Data for review =>
◇ ◇ ◇ ◇
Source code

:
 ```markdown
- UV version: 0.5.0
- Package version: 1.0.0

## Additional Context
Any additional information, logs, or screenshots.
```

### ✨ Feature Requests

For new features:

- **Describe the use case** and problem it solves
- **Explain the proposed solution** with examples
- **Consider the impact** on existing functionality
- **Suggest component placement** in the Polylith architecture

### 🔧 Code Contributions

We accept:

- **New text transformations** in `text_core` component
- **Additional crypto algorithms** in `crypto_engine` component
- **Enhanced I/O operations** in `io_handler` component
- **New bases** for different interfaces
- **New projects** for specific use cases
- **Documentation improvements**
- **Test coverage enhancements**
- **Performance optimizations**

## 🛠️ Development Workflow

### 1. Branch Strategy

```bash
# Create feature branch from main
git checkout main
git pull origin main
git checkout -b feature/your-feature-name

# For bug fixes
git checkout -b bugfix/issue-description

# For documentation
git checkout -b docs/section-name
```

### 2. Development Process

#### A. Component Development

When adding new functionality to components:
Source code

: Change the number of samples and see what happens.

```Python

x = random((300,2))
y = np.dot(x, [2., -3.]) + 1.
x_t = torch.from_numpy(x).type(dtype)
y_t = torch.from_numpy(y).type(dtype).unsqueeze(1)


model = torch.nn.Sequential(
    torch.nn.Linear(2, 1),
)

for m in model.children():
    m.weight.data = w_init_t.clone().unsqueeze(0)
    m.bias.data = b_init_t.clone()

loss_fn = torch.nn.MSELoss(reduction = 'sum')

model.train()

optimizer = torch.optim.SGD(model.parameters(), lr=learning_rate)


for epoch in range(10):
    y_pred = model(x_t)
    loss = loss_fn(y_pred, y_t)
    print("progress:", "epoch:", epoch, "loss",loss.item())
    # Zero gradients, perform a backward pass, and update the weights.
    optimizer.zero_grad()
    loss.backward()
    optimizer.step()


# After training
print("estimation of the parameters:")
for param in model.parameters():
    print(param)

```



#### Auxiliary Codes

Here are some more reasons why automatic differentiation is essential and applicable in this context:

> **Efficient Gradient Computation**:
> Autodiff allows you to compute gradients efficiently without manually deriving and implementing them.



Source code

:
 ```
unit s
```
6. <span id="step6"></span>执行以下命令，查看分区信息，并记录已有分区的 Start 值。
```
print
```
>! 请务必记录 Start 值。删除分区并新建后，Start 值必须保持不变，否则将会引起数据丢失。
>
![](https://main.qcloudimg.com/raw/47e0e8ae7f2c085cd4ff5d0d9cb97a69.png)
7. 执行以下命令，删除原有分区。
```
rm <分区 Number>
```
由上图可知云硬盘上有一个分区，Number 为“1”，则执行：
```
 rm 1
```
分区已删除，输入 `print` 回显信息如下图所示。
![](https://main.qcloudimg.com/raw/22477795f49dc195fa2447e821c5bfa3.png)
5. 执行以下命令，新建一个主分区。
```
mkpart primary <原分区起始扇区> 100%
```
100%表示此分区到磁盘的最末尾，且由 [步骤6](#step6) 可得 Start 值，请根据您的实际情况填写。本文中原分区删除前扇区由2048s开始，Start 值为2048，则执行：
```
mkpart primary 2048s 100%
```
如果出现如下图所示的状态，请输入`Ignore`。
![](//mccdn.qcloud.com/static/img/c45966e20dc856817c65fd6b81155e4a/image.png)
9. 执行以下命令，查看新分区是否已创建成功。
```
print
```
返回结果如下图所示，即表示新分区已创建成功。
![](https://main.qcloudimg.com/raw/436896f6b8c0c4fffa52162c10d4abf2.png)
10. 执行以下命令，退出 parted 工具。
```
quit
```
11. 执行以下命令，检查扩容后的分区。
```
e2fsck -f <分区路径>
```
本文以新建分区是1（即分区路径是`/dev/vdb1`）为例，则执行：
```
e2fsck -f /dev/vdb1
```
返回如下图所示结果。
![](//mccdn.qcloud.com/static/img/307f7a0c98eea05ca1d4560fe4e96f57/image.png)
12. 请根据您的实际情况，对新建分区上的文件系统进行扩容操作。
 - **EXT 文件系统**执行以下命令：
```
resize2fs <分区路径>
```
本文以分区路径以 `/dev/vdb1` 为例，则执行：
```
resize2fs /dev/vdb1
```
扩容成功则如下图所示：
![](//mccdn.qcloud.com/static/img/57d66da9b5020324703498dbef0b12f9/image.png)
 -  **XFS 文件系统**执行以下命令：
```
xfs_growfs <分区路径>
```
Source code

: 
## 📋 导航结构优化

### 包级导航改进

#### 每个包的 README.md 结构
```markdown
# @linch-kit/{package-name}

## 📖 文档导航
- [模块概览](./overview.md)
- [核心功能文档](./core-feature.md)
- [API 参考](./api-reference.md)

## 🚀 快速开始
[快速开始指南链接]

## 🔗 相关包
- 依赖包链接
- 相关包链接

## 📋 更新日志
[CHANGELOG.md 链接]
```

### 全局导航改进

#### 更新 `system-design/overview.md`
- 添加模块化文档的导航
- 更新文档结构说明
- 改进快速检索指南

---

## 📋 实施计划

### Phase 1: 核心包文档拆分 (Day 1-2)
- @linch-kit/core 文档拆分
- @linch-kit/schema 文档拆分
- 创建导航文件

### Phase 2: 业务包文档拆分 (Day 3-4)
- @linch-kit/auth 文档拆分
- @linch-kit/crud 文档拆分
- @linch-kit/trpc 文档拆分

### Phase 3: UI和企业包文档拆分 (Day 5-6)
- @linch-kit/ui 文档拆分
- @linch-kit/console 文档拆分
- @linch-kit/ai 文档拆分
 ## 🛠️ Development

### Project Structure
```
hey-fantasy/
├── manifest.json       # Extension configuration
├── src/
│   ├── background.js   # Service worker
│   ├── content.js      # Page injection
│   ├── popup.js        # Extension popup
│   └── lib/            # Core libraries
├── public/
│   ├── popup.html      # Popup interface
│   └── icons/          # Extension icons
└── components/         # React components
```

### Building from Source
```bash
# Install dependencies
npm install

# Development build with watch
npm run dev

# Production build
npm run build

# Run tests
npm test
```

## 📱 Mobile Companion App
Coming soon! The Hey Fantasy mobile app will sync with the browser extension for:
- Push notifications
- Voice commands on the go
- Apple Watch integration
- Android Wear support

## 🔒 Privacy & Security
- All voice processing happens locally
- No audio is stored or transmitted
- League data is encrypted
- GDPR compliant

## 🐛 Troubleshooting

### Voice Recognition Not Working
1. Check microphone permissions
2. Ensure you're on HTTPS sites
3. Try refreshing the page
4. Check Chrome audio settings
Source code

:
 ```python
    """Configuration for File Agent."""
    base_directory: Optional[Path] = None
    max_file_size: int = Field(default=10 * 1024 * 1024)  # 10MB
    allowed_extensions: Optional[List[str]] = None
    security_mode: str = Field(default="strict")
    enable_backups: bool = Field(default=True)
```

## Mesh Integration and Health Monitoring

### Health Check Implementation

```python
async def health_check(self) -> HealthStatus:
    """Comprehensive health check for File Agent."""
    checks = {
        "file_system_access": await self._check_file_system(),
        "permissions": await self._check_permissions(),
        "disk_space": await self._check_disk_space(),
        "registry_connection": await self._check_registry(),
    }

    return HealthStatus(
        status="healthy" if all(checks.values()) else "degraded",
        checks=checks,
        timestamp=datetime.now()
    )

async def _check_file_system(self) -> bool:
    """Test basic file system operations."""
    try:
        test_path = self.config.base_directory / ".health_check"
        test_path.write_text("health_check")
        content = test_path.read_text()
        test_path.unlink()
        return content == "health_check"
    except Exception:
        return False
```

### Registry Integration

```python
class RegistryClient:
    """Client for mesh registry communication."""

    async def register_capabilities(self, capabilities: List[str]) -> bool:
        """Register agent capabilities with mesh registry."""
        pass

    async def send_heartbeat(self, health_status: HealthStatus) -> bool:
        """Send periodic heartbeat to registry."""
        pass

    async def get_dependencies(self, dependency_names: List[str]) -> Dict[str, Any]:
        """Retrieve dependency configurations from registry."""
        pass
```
◇ ◇ ◇ ◇
Problem statement => Reproduce the entries above exactly, starting at their first line and finishing with the line that contains "- **Suggest component".

Solution =>
Source code

:
 ```markdown
- UV version: 0.5.0
- Package version: 1.0.0

## Additional Context
Any additional information, logs, or screenshots.
```

### ✨ Feature Requests

For new features:

- **Describe the use case** and problem it solves
- **Explain the proposed solution** with examples
- **Consider the impact** on existing functionality
- **Suggest component placement** in the Polylith architecture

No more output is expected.